The goal of this study was to develop Ni-P nanocomposite coatings by adding nanoparticles to the plating solution, thereby filling defects in the Ni-P coating with nanoparticles and improving the performance of the Ni-P coating.
The Ni-P-WC and Ni-P-Fe3O4 coatings were prepared by electroless deposition methods, modifying the typical Ni–P coating by adding different amounts of WC and Fe3O4 nanoparticles, respectively. The morphology, structure, microhardness, and corrosion resistance of the Ni-P-WC coating, Ni-P-Fe3O4 coating, and conventional Ni-P coating were analyzed using optical stereoscopic microscopy (OSM), scanning electron microscopy (SEM), polarization curve and electrochemical impedance spectroscopy (EIS), X-ray powder diffraction (XRD) and Vickers hardness tests.

========

▸ **EXERCISE REQUIREMENTS**: Can you rewrite the Ni-P coating passage, starting at "The goal of" and stopping after "the Ni-P coating.", with "deposition bath" in place of "plating solution"?

▸ **AVAILABLE DATA**:
========

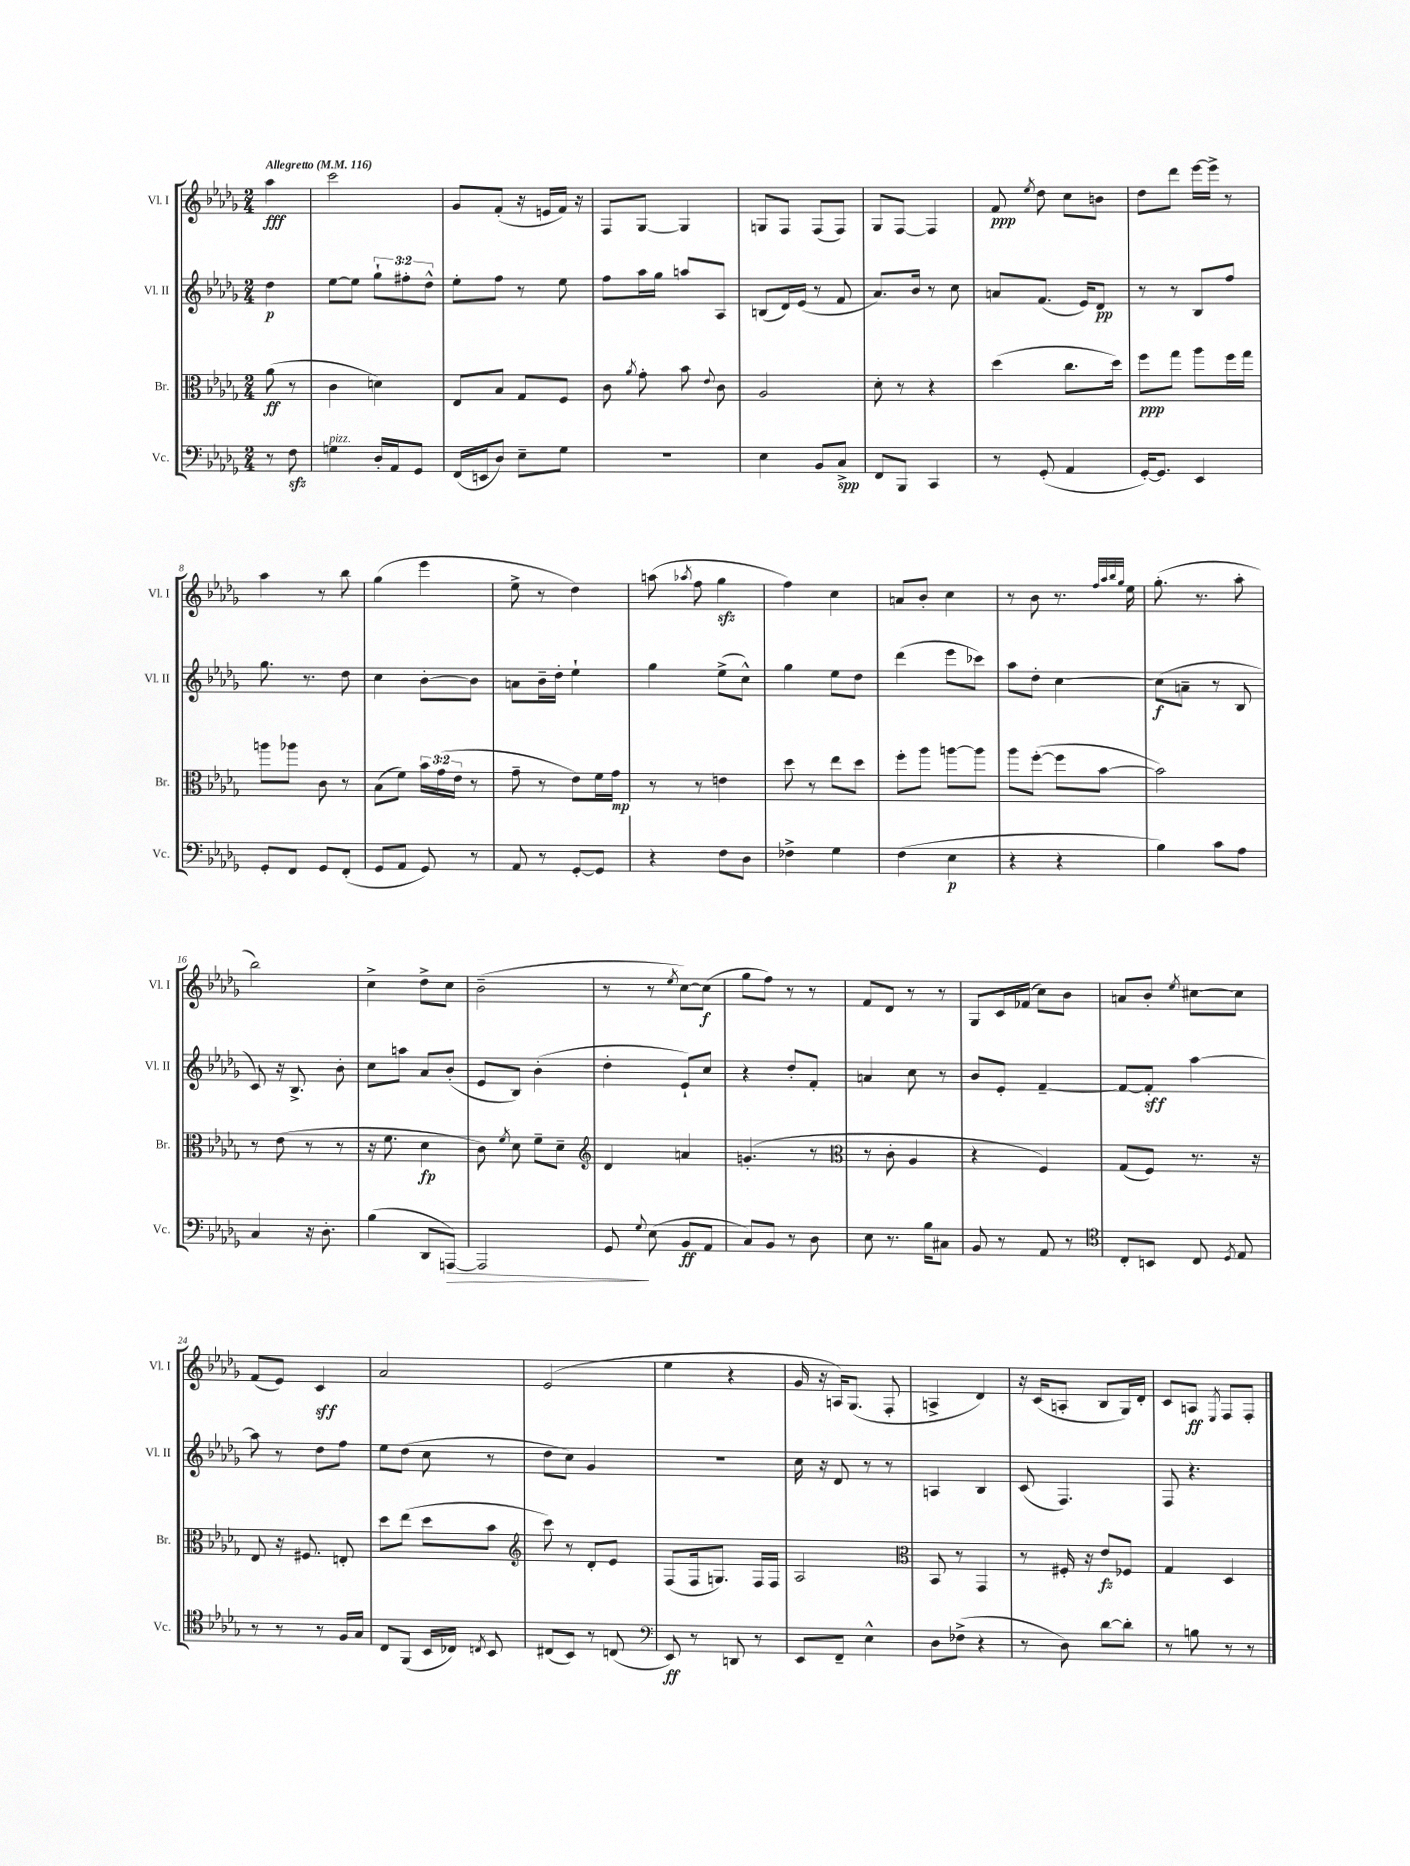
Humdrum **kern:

========

▸ **WORKED ANSWER**:
The goal of this study was to develop Ni-P nanocomposite coatings by adding nanoparticles to the deposition bath, thereby filling defects in the Ni-P coating with nanoparticles and improving the performance of the Ni-P coating.